‘It’s like ping-pong, except with people.’ Scenes from a Fresno homeless camp cleanup | Opinion
Before being evicted from his camping spot on a chilly Wednesday morning, Chris North piled his possessions atop a two-wheeled cart he borrowed from a fellow member of Fresno’s unhoused community: a blue family-sized tent; a folding reclining chair; an assortment of tarps and blankets; and a propane tank.
“You know what’s crazy?” he asked with a grin. “I came here with two backpacks. The rest of this stuff, people gave me.”
North’s dog Elliott, who adopted his owner by following him 2 miles one evening and turning up outside his tent, stood nearby waiting for the next move.
Where were they headed?
“I’m going to figure it out moment by moment,” North replied. “That’s the way I’ve been living my life the last couple years.”
North told me he has been homeless for 18 months following a divorce. For the last two he has been living in a homeless camp that sprouted up on vacant lots behind two of the Parkway Drive motels converted to emergency homeless shelters with state and federal funding.
City officials have had their collective eye on this particular homeless camp for weeks, if not longer. In early January, the Homeless Assistance Response Team initiated the tear-down process before relenting when record-setting rain started to fall (and in response to criticism that made its way to the Jan. 5 Fresno City Council meeting).
This time, for the estimated 38 people camped at the site, there would be no reprieve. Starting a week ago, green placards were posted informing residents (in English and Spanish) of Wednesday’s “trespass and cleanup.”
“Any individuals loitering or residing in this area are trespassing and will need to immediately move off this site and remove any personal property they own,” the placards read.

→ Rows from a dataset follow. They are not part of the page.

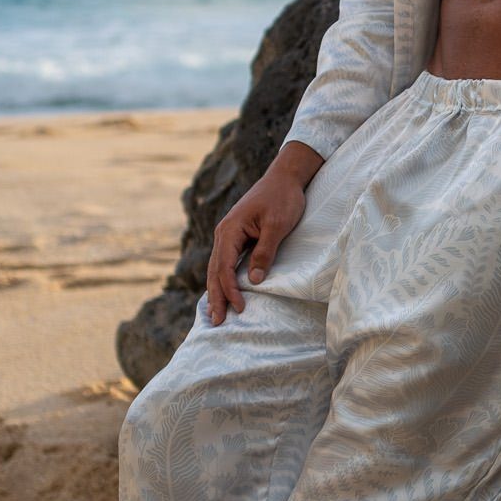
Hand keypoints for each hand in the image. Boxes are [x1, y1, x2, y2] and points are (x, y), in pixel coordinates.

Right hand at [204, 166, 307, 322]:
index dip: (230, 290)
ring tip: (215, 314)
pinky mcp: (236, 237)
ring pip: (217, 268)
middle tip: (216, 322)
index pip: (224, 267)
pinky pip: (224, 262)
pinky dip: (222, 279)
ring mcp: (228, 235)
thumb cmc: (283, 198)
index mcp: (230, 230)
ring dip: (216, 291)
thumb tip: (253, 280)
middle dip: (216, 297)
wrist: (285, 177)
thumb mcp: (277, 225)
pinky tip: (222, 292)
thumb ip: (265, 252)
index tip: (240, 308)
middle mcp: (224, 233)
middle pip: (215, 271)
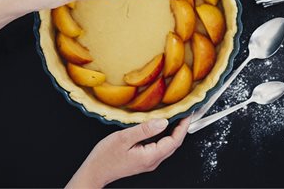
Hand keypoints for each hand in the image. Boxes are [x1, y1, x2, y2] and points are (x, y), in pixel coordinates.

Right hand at [66, 116, 190, 188]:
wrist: (95, 171)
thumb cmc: (106, 156)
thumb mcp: (124, 138)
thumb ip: (145, 130)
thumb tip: (163, 122)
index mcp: (150, 156)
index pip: (174, 141)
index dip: (183, 127)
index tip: (188, 113)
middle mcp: (152, 161)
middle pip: (174, 144)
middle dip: (182, 128)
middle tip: (186, 112)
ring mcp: (148, 162)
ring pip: (168, 146)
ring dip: (175, 132)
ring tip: (178, 117)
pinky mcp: (143, 160)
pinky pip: (160, 147)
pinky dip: (165, 136)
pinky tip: (163, 126)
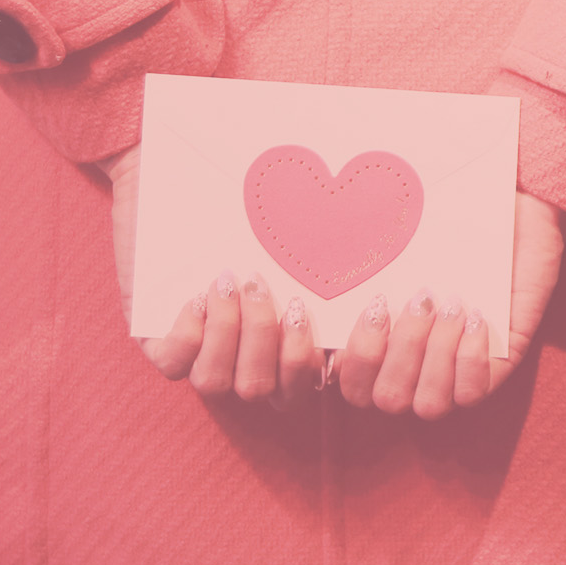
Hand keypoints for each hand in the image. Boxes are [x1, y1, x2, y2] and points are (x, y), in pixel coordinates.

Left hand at [103, 145, 323, 408]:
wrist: (178, 172)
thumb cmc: (253, 202)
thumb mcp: (301, 232)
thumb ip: (339, 260)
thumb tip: (408, 273)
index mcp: (285, 344)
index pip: (313, 385)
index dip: (327, 362)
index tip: (335, 310)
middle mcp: (245, 357)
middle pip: (271, 393)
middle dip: (274, 342)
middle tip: (267, 285)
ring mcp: (200, 352)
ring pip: (220, 385)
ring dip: (233, 335)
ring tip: (232, 283)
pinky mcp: (157, 338)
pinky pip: (174, 365)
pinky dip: (190, 333)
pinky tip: (198, 293)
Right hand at [336, 191, 565, 419]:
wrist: (519, 207)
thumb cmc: (449, 222)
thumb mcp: (398, 241)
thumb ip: (357, 264)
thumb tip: (312, 281)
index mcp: (381, 345)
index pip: (345, 385)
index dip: (345, 359)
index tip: (364, 305)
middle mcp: (413, 369)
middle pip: (383, 400)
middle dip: (397, 351)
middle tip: (420, 299)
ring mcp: (455, 374)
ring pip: (427, 405)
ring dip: (433, 356)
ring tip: (451, 306)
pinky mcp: (497, 369)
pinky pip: (472, 393)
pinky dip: (469, 359)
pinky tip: (474, 319)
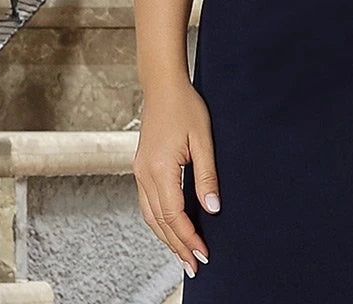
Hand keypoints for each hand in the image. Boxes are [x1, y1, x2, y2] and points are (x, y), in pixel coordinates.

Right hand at [132, 78, 220, 278]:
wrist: (162, 86)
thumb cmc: (186, 107)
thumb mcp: (203, 139)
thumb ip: (207, 176)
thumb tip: (213, 208)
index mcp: (160, 169)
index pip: (174, 215)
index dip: (189, 237)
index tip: (203, 253)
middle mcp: (145, 175)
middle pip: (160, 222)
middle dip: (177, 245)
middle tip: (194, 265)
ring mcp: (140, 172)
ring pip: (150, 216)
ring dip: (166, 237)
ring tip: (182, 254)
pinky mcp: (141, 168)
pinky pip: (147, 204)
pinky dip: (159, 221)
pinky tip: (169, 228)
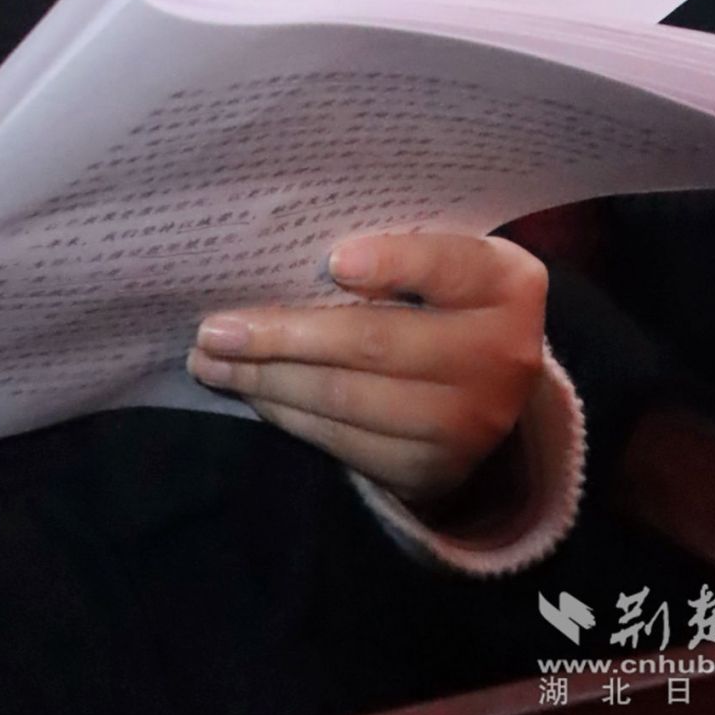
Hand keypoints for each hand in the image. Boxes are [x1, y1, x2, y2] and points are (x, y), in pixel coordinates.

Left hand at [187, 230, 546, 511]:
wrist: (491, 379)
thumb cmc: (442, 293)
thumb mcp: (441, 256)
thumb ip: (394, 243)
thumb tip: (285, 245)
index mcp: (504, 284)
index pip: (448, 265)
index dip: (393, 262)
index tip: (331, 259)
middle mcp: (500, 358)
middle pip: (376, 344)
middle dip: (283, 336)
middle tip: (213, 329)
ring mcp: (470, 425)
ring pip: (349, 401)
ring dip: (267, 382)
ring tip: (209, 362)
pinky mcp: (434, 471)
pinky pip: (347, 446)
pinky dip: (290, 417)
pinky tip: (253, 394)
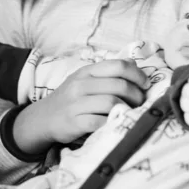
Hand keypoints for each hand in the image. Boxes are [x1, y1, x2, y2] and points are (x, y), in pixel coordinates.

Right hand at [14, 59, 146, 149]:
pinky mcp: (74, 123)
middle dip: (136, 95)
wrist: (43, 119)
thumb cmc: (70, 99)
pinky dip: (113, 123)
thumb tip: (134, 64)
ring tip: (130, 113)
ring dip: (127, 109)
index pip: (118, 65)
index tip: (145, 84)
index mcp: (86, 71)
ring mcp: (76, 104)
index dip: (137, 74)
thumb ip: (108, 72)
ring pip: (112, 102)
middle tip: (140, 103)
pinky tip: (116, 123)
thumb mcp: (86, 80)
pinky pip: (100, 121)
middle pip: (119, 85)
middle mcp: (80, 85)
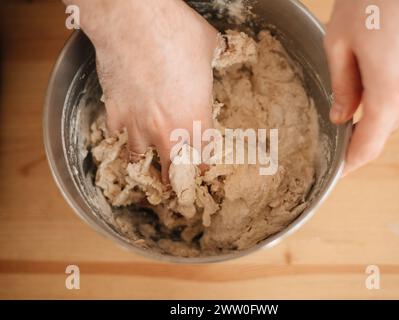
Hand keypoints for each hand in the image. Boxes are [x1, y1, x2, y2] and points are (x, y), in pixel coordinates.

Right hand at [64, 0, 218, 181]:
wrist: (133, 20)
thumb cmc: (177, 32)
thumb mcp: (209, 49)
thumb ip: (212, 65)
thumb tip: (216, 56)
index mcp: (197, 121)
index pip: (204, 158)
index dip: (203, 164)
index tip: (201, 167)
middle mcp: (167, 132)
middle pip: (173, 169)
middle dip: (175, 176)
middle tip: (175, 179)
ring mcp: (137, 125)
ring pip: (139, 158)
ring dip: (144, 160)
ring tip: (145, 161)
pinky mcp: (113, 113)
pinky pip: (115, 135)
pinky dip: (119, 135)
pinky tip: (122, 130)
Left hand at [325, 0, 398, 174]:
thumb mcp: (339, 44)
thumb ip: (341, 87)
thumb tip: (341, 117)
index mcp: (390, 93)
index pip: (368, 146)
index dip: (351, 163)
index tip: (337, 172)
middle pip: (382, 131)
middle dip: (358, 137)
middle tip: (334, 136)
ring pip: (395, 112)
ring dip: (373, 114)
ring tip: (350, 102)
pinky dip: (388, 96)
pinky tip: (372, 79)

What “individuals” weren’t told is that the vacant lot where most of them were camped is owned by the city of Fresno. (Some were camped on an adjacent lot owned by JD Home Rentals.)
City’s HART team out in force
When I turned up at 7:30 a.m. — an hour before the scheduled cleanup — the HART team was already out in force. Present were several Fresno police officers, members of the city’s solid waste management crew (including a forklift operator) and Poverello House staff. Three city code enforcement officers arrived later.

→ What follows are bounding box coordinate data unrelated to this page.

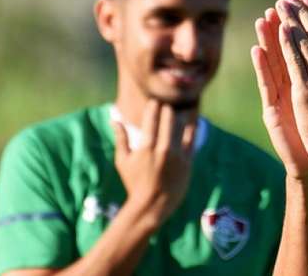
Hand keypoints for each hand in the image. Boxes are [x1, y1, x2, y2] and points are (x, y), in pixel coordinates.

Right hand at [112, 100, 196, 227]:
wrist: (152, 206)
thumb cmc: (134, 183)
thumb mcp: (123, 162)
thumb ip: (121, 139)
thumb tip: (115, 119)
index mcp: (146, 148)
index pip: (152, 118)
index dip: (154, 106)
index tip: (155, 102)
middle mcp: (163, 150)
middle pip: (169, 119)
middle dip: (167, 108)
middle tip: (167, 104)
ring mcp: (177, 156)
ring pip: (182, 127)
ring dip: (179, 116)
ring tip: (178, 110)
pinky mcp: (188, 162)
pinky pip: (192, 140)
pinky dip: (191, 128)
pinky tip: (190, 121)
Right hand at [252, 8, 307, 179]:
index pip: (306, 47)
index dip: (305, 26)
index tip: (306, 3)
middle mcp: (292, 84)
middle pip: (287, 50)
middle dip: (284, 25)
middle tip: (281, 2)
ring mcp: (281, 96)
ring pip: (273, 63)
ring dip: (268, 40)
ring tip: (263, 17)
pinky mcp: (273, 110)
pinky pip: (266, 85)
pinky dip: (261, 67)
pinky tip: (257, 49)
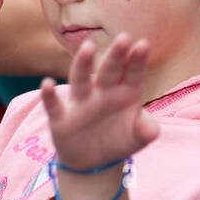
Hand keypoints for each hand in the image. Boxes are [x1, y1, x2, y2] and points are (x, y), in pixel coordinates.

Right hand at [39, 33, 158, 171]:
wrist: (92, 162)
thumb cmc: (118, 141)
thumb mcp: (136, 139)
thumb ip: (146, 132)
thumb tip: (152, 132)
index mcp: (124, 92)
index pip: (132, 74)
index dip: (137, 61)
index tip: (143, 45)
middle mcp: (102, 93)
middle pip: (109, 71)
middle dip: (115, 56)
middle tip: (123, 38)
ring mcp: (81, 103)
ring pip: (81, 80)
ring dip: (83, 64)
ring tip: (87, 47)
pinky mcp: (61, 119)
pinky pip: (54, 105)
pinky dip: (49, 96)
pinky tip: (47, 84)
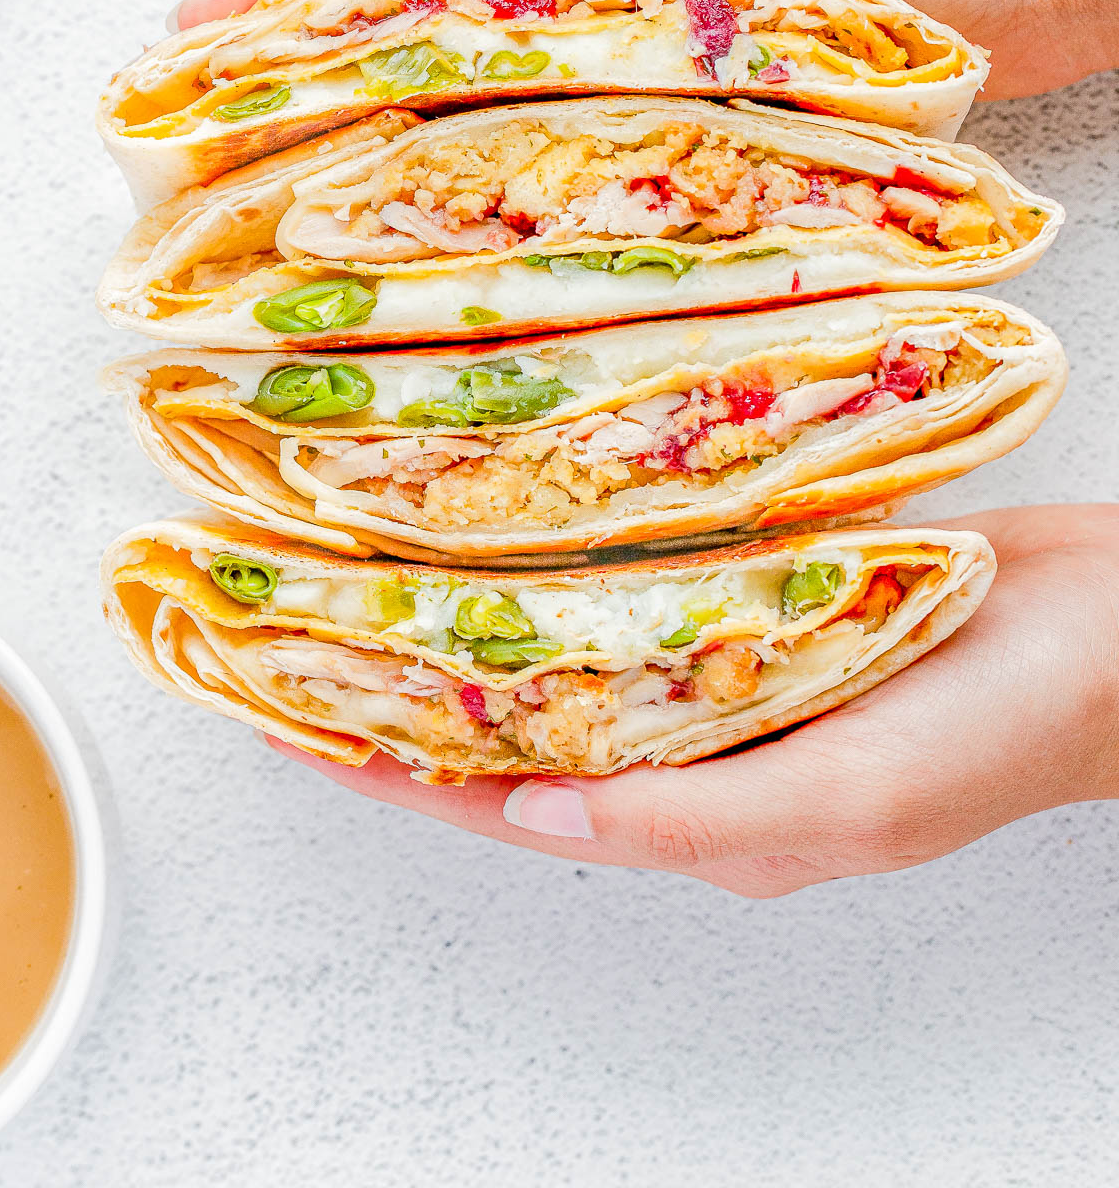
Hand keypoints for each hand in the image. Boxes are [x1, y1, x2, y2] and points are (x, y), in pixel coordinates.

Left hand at [264, 506, 1118, 896]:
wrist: (1114, 628)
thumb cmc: (997, 731)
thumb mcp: (848, 802)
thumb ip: (692, 819)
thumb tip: (531, 812)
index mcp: (710, 819)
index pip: (516, 805)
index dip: (402, 774)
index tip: (294, 729)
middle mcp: (706, 746)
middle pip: (529, 724)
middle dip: (422, 690)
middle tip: (313, 630)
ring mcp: (734, 664)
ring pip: (579, 646)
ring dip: (487, 617)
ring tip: (386, 568)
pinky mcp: (769, 591)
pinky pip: (649, 579)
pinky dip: (578, 555)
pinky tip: (522, 513)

Campers who wished to have items placed in storage (aka a shipping container near H and Divisadero streets) were allowed to do so for a maximum of 90 days — provided the items were unsoiled and not perishable foods.
“If I were you I’d take this opportunity to downsize as much as possible,” Fresno police Sgt. Steven Jaquez advised a young woman who appeared to be in her 20s. “You need to travel light.”

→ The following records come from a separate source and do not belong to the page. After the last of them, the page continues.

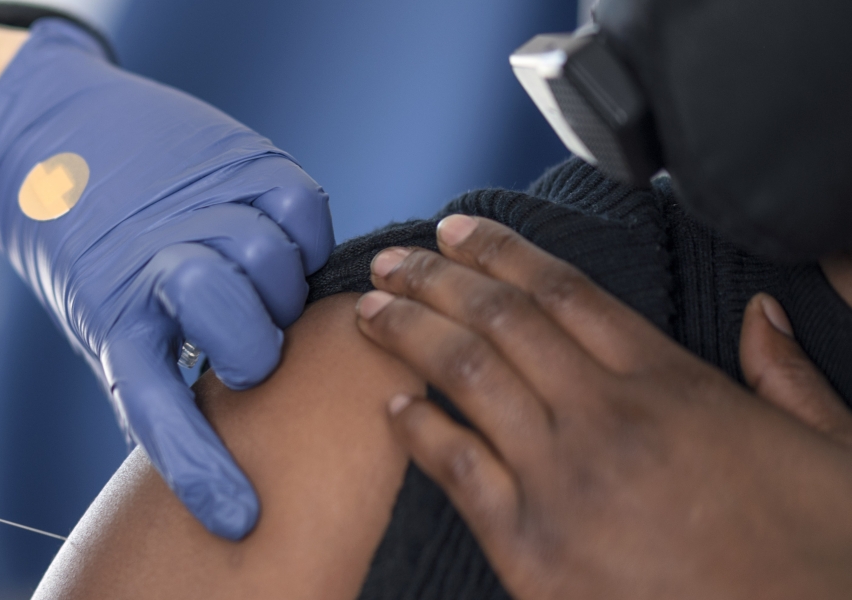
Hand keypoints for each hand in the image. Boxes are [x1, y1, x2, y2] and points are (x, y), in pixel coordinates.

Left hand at [0, 19, 332, 538]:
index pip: (157, 412)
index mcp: (114, 322)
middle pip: (239, 327)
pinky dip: (303, 230)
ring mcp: (199, 208)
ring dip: (279, 287)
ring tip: (255, 284)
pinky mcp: (238, 159)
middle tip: (247, 347)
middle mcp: (155, 266)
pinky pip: (302, 207)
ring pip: (274, 264)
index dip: (200, 469)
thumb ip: (156, 373)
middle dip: (256, 351)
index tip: (238, 518)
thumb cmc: (91, 249)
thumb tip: (217, 449)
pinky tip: (277, 236)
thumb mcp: (104, 319)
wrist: (53, 137)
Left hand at [355, 215, 851, 598]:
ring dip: (408, 331)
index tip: (456, 230)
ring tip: (368, 309)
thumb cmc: (821, 560)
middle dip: (434, 278)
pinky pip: (456, 469)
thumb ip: (786, 376)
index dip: (502, 252)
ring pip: (466, 376)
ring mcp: (564, 481)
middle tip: (390, 256)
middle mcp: (610, 418)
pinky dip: (417, 430)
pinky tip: (392, 405)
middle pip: (501, 320)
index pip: (568, 293)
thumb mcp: (833, 449)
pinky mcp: (532, 548)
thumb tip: (759, 315)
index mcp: (676, 385)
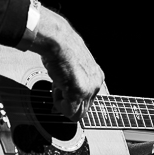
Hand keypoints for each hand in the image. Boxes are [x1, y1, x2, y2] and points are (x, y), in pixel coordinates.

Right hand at [28, 7, 103, 121]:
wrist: (58, 41)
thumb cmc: (61, 48)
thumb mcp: (72, 63)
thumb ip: (72, 76)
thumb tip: (64, 85)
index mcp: (96, 75)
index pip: (88, 98)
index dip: (72, 96)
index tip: (62, 91)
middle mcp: (96, 84)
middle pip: (84, 108)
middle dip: (68, 101)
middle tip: (57, 88)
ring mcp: (88, 90)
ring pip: (77, 113)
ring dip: (64, 103)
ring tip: (57, 85)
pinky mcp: (79, 95)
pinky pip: (69, 112)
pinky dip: (59, 104)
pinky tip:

The woman nodded her head.
Where were these unhoused members of our community expected to go?
None of them, so far as I can tell, were offered rooms at one of the homeless shelters owned by the city and Fresno Housing Authority on Parkway Drive. (No vacancy, apparently.) Rather, two women were offered beds at Naomi’s House while an older man was offered a bunk at Bridge Point.
“We try to offer services to the most vulnerable people first,” said Crystal Willis, the outreach coordinator for Poverello House.
Unfortunately, Willis could not convince either of the women to take up her offer and the older man was balking unless he received the top bunk.
“I’m going to keep trying,” said Willis, who used to be homeless herself.
A 2018 ruling by the Ninth Circuit U.S. Court of Appeals (aka Martin v. Boise) found that cities cannot enforce no-camping ordinances if they do not have enough shelter beds for their entire homeless population. However, according to legal interpretations I found online, it does not mean cities cannot enforce any camping restrictions on public property.
So Fresno, which still lacks sufficient shelter beds despite significant additions to its inventory, seems to be operating in a legal gray area.
Most will remain on the streets
A few of the unhoused individuals living at the camp found refuge with family members. However, most will remain on the streets — just in a less visible place.
North and others were headed to a nearby location that I agreed not to disclose. No matter, really. Fresno homeless advocate Dez Martinez told me city officials were already aware of that site and have issued previous warnings to those camping there.
“We’re playing ping-pong, except with people,” Martinez said.
By 9 a.m., city crews and sanitation workers began the task of clearing the site of trash, filling in trenches dug for rain diversion and extinguishing fire pits. Only one abandoned tarp tent was still awaiting to be torn down.
Among those most pleased to see the homeless camp cleaned up were Alfred Velasquez and Fernando Barragan, who live in single-family homes across the street.
Both said they and other neighbors have made frequent complaints to the city regarding fires and illegal drug activity. Barragan told me he can hardly walk his kids to the school bus stop around the corner without passing someone slumped on the sidewalk shooting up.
“It never used to be like this,” Velasquez said.
“It’s about time (the city) did something,” Barragan added.
Before the homeless set up camp in the vacant lot, Martinez and others tell me it was the place where Motel Drive prostitutes had their “johns” park their cars.
What social ill will take up residence next?